Matt Bruce, Nielsen’s managing director for media audience measurement said coverage of the Boston Bombings had driven readers to all of the news sites.

“The news category was an extremely competitive category last month”, said Bruce. “Among the top four sites there is less than 150,000 people in unique audience from first to fourth.”

“In April we had the Boston bombing which drove traffic and compared to other sites in the category news.com.au had more traffic than others. So if there is one thing that has driven them getting to the number one spot it is that.”

McIlveen said in a statement: “Our team lives and breathes news – and this survey is just the beginning of a great journey with our readers and advertisers.

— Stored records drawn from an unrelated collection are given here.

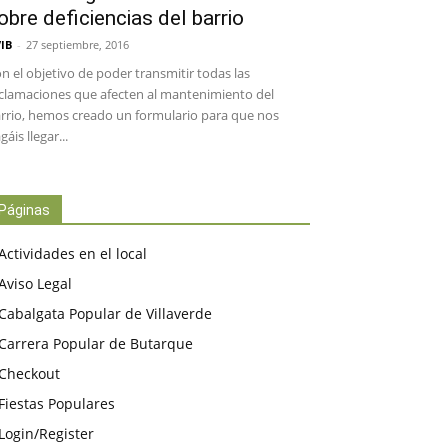
obre deficiencias del barrio
IB
-
27 septiembre, 2016
n el objetivo de poder transmitir todas las
clamaciones que afecten al mantenimiento del
rrio, hemos creado un formulario para que nos
gáis llegar...
Páginas
Actividades en el local
Aviso Legal
Cabalgata Popular de Villaverde
Carrera Popular de Butarque
Checkout
Fiestas Populares
Login/Register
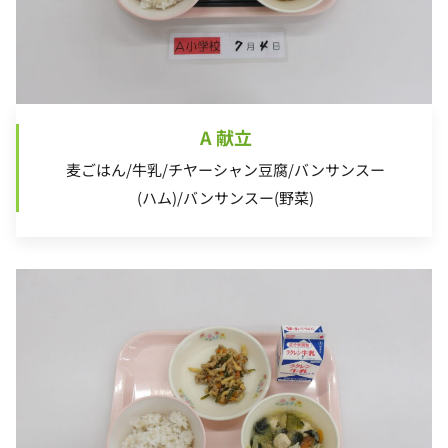
A 献立
麦ごはん/牛乳/チヤーシャン豆腐/バンサンスー
(ハム)/バンサンスー(野菜)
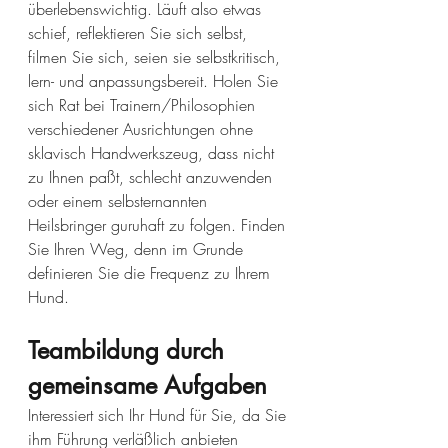
überlebenswichtig. Läuft also etwas 
schief, reflektieren Sie sich selbst, 
filmen Sie sich, seien sie selbstkritisch, 
lern- und anpassungsbereit. Holen Sie 
sich Rat bei Trainern/Philosophien 
verschiedener Ausrichtungen ohne 
sklavisch Handwerkszeug, dass nicht 
zu Ihnen paßt, schlecht anzuwenden 
oder einem selbsternannten 
Heilsbringer guruhaft zu folgen. Finden 
Sie Ihren Weg, denn im Grunde 
definieren Sie die Frequenz zu Ihrem 
Hund.
Teambildung durch 
gemeinsame Aufgaben
Interessiert sich Ihr Hund für Sie, da Sie 
ihm Führung verläßlich anbieten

“This is a wonderful vote of confidence from the most important people in our business – our customers. When a story like Boston breaks, our readers turn to us because they know they will get unrivalled coverage.”

Ninemsn editor-in-chief Hal Crawford said he welcomed the competition. “ninemsn has consistently been the leading digital news source for the past 5 years, the battles have been fierce through that time, and they will continue.Competition is always good for the audience,” said Crawford.

Earlier this month, News Limited’s editorial director Campbell Reid said in a Mumbrella Hangout that news.com.au would remain outside of the company’s paywalls but be an important marketing tool for its News+ offerings.